16/01/2010

O cotidiano da luta abolicionista nas páginas magistrais de um romancista estreante




Edson Amaro*

Já Aristóteles, em sua Poética, discutia a relação entre a poesia e a História. Dizia ele que o que diferenciava os livros de Homero da obra de Heródoto não era o fato de ter um escrito em verso e o outro em prosa, mas o fato de Heródoto ter contado a História como ela foi e Homero, como poderia ter sido. Até hoje há obras que mostram bem como pode ser fértil a relação entre a Literatura e a História e quantas trocas podem haver entre elas.

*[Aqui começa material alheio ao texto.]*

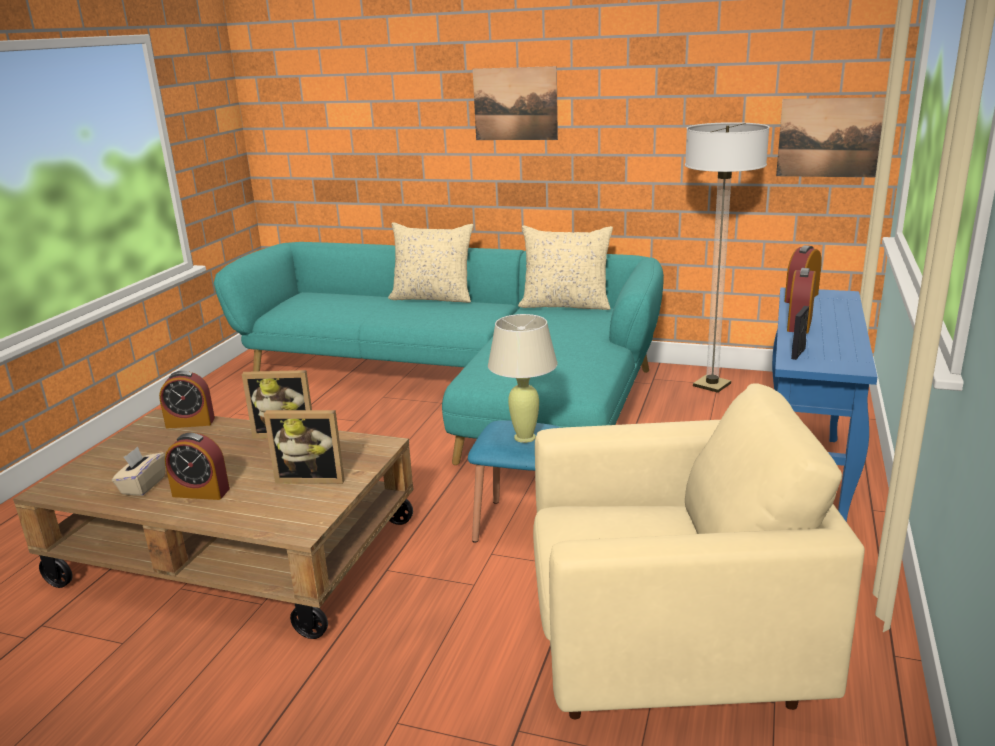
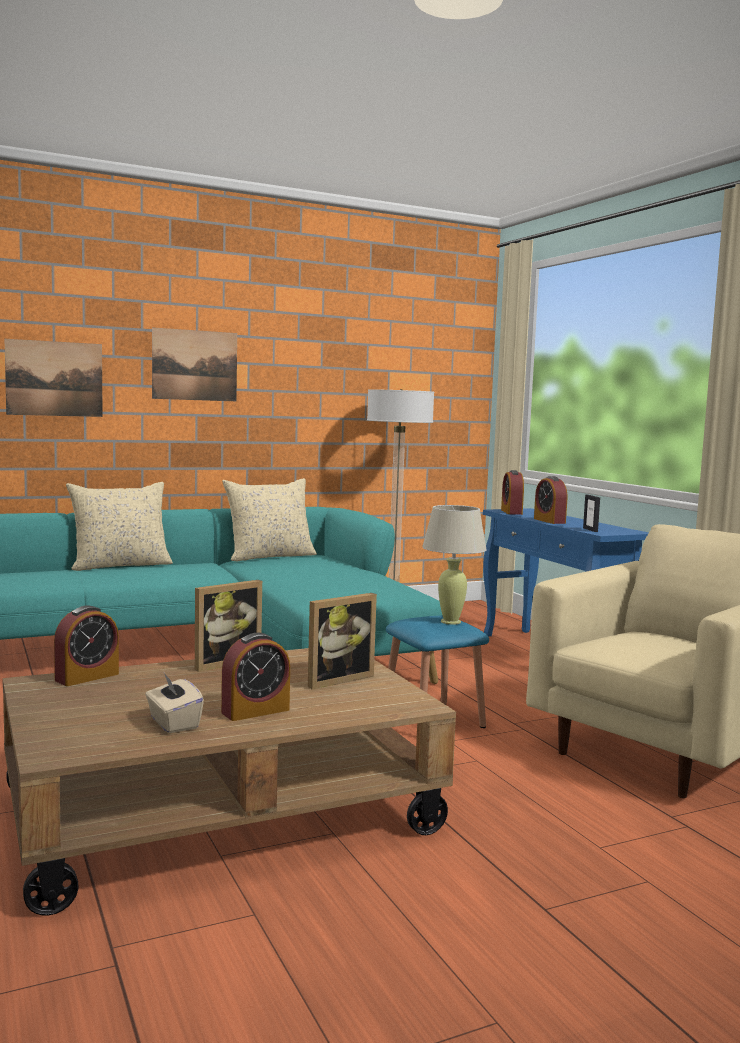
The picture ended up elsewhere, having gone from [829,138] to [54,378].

Mãe África Pai Brasil, do estreante Dudda Seixas (JM Gráfica e Editora, Salvador, 2007) é uma obra que merece ser lida por todos e todas que se interessam pelo Brasil Império e pela luta pela Abolição. O romance é narrado em primeira pessoa por Norambo, um negro que é capturado na África, trazido ilegalmente ao Brasil num navio tumbeiro, quando o tráfico de escravos já havia sido abolido, e vendido a um latifundiário que despistava a lei usando o seguinte expediente: enterrando os negros em um cemitério clandestino em sua propriedade, não revelava as mortes de seus escravos às autoridades e, assim, podia reutilizar os documentos dos mortos para manter em cativeiro os novos escravos recém-chegados da África.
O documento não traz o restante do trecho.